Commenting on the expected impact of Hurricane Harvey to NGL and petrochemicals, Wood Mackenzie said: "The loss in demand and storage limitations will affect NGL prices. 2015's Memorial Day flood massively impacted NGL prices and curve structure due to floodwater-led storage constraints. Propane traded at a record low 24% of WTI, and traders would pay an astounding 5 c/gal for one month of LPG storage space. Ethane has the biggest risk for a 10-20% price collapse from Harvey, as inventories persist over fifty million barrels while nearly half of total ethane demand is offline.
"The impact of Harvey is the loss of 7-9% of the global ethylene capacity base. Most steam cracker complexes in the US have also stopped production at downstream derivatives (polyethylene, PVC, etc). This largely contains the impact on pricing and volumes to within the US value chain. Global olefins and derivatives markets were in a relatively tight spot heading into the event, with the market bracing itself for the start-ups of Dow Chemicals LHC-9 steam cracker unit and Enterprise's PDH unit in Q3 2017. Any delays to the start of these units extends the current period of strong margins.
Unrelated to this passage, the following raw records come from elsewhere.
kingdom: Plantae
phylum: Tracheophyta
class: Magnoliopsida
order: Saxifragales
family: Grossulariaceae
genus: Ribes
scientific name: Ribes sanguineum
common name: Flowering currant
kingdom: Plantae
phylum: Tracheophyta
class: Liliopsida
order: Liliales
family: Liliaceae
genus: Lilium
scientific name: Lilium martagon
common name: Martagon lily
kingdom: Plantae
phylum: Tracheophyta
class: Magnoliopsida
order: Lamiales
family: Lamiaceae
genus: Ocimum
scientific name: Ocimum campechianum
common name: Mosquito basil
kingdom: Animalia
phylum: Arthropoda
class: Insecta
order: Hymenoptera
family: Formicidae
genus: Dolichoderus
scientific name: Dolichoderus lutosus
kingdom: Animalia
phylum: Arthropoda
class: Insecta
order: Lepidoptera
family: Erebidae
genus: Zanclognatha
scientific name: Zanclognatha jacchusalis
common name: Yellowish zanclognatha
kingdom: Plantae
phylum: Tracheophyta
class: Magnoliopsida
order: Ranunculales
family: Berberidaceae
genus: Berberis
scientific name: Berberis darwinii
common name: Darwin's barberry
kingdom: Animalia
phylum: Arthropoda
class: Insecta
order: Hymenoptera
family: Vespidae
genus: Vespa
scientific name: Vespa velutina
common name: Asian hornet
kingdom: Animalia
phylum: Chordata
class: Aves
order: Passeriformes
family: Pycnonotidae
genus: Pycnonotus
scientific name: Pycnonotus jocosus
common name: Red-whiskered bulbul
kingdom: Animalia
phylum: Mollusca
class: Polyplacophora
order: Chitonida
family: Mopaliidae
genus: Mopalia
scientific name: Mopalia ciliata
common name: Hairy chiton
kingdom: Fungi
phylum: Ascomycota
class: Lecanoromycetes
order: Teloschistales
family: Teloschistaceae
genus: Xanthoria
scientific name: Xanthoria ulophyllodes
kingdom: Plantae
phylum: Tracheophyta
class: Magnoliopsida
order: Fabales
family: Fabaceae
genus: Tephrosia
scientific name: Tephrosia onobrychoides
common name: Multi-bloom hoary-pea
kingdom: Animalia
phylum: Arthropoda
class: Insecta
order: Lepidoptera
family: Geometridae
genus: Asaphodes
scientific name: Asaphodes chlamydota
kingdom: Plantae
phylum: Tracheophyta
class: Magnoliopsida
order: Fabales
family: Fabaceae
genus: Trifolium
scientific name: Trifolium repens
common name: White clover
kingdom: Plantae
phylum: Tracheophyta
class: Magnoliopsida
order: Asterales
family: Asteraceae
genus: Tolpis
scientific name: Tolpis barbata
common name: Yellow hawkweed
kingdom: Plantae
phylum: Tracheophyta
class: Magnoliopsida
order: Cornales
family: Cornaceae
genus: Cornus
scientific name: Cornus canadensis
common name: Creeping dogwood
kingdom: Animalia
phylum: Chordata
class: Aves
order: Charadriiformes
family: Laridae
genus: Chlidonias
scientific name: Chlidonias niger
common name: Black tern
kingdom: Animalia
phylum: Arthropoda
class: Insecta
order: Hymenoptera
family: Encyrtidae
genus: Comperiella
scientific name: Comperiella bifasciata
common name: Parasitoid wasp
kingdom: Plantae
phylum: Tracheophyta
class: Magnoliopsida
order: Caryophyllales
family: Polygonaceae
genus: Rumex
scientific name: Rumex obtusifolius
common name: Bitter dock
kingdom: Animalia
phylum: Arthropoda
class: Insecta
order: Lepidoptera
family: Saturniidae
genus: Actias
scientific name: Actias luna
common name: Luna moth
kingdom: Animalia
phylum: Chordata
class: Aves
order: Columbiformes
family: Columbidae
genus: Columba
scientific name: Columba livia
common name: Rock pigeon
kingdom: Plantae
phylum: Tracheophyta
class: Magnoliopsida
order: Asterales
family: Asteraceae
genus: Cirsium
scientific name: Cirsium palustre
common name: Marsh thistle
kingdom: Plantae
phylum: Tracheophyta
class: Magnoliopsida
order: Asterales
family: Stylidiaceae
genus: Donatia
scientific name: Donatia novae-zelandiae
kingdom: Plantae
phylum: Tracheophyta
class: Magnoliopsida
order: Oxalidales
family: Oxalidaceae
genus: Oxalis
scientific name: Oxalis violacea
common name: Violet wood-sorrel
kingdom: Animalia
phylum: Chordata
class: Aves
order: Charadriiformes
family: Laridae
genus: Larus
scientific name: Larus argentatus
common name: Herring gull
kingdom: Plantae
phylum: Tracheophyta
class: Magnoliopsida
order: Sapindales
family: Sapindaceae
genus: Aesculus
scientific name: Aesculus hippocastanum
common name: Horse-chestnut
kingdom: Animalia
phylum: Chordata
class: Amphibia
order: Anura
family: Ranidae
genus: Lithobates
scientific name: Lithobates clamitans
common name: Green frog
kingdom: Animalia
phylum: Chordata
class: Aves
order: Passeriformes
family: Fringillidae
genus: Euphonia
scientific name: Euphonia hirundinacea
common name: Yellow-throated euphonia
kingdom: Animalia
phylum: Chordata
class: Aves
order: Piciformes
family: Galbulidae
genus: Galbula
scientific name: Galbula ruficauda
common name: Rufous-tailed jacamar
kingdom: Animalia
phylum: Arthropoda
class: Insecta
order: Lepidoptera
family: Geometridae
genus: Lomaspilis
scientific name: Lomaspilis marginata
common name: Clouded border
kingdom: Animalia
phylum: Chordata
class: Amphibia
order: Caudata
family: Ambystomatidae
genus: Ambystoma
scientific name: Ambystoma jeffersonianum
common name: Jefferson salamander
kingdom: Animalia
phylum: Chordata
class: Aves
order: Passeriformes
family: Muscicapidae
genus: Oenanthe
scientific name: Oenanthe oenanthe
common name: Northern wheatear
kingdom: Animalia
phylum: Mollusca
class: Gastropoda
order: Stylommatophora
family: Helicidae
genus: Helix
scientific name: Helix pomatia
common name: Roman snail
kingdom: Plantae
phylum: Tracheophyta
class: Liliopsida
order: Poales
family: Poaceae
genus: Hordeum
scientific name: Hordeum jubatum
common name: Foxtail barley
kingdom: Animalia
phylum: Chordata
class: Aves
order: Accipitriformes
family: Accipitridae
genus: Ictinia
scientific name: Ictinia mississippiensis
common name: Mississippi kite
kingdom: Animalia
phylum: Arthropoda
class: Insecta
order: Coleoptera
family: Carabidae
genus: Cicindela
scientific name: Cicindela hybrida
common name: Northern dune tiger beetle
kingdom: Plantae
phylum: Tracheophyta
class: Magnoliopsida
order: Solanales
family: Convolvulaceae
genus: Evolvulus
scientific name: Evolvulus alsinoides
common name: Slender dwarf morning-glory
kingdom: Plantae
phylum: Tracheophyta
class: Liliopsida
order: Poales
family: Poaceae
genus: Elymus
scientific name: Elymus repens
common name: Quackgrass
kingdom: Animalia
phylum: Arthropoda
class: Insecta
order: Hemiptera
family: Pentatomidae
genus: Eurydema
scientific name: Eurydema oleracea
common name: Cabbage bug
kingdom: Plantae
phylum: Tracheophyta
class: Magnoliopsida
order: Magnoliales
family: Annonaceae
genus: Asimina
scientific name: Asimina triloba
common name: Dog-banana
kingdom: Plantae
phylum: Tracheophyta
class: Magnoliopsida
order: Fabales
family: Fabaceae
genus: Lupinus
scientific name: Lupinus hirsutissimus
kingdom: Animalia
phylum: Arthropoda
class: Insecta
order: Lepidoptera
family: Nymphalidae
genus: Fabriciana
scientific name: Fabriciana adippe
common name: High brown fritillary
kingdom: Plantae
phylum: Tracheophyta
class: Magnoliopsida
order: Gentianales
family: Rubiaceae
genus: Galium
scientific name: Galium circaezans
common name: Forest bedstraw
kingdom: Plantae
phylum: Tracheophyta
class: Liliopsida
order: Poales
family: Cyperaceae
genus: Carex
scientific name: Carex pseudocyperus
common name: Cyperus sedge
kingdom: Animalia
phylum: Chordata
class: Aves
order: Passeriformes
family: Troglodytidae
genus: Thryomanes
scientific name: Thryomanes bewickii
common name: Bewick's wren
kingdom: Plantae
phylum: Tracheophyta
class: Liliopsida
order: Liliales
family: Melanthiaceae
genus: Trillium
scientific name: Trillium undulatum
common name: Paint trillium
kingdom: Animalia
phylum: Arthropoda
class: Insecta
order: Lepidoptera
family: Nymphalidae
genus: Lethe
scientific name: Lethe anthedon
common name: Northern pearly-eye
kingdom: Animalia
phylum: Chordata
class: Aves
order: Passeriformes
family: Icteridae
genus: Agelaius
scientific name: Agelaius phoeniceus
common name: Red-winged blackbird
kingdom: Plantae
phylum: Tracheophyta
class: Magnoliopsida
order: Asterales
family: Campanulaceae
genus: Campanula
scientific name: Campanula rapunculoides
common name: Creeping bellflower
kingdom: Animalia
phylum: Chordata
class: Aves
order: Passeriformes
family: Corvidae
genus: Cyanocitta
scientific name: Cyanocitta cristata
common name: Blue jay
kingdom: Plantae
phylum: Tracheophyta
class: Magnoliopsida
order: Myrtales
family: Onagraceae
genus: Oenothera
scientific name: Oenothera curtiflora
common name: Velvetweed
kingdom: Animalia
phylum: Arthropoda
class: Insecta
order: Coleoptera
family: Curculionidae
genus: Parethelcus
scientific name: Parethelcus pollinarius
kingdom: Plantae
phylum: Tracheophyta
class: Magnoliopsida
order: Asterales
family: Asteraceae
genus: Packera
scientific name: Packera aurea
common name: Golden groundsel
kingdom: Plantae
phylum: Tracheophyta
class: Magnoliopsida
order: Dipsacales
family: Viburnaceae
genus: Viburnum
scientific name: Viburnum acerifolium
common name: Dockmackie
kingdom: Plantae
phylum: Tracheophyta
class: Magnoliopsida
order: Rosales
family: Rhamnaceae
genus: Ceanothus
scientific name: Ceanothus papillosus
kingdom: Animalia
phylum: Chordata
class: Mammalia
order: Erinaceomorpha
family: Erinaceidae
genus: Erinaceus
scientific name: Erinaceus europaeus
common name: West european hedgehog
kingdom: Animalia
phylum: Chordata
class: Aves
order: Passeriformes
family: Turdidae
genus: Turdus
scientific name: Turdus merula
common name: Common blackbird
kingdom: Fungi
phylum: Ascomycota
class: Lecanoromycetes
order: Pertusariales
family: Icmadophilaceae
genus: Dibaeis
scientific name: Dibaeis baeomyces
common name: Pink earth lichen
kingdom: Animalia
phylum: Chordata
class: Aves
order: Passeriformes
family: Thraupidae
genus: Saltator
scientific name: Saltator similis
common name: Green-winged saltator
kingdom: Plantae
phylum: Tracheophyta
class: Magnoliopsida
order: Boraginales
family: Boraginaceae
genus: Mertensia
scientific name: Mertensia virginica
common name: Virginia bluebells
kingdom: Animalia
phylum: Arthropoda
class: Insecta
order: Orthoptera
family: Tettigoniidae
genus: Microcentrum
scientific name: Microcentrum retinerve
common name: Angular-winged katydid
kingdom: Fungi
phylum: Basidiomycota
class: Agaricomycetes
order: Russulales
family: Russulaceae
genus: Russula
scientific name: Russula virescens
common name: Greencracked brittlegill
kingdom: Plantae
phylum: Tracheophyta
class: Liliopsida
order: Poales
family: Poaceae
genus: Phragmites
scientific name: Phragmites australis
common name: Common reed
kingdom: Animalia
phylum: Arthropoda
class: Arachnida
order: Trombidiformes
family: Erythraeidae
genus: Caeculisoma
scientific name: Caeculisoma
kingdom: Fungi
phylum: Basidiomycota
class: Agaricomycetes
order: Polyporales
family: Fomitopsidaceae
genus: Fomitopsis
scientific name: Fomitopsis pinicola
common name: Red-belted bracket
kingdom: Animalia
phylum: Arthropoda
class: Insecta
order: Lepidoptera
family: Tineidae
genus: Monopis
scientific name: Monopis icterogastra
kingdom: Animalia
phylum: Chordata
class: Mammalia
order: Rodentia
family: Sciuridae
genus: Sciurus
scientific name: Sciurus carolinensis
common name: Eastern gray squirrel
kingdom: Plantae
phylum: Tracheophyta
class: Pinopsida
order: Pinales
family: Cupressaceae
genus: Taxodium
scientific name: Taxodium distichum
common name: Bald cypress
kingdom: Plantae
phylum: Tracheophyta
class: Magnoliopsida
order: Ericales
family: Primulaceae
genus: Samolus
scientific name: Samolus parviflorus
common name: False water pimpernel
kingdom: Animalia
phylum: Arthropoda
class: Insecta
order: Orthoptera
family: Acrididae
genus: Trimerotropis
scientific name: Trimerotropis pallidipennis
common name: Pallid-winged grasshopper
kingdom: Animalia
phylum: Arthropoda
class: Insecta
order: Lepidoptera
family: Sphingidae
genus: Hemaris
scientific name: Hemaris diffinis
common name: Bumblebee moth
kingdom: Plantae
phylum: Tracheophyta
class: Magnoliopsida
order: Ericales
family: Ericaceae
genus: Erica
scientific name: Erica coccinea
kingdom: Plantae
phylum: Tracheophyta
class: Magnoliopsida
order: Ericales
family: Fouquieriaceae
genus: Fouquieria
"Most of the US Paraxylene (PX) assets are located within refineries impacted by Hurricane Harvey. None of the North American PX consuming assets are impacted so the worry for regional consumers will firstly be in securing supply and subsequently that US PX prices may spike in September if the outages are prolonged. Around 30% of total US benzene capacity is currently offline, but the upward impact of this on pricing has been mitigated by various derivative outages as well. Combined with the loss of ethylene capacity, US styrene output has also been significantly affected by Harvey. With the US acting as a key global exporter of styrene, the impact on logistics and freight movements is also expected to ripple through the global markets over the coming weeks."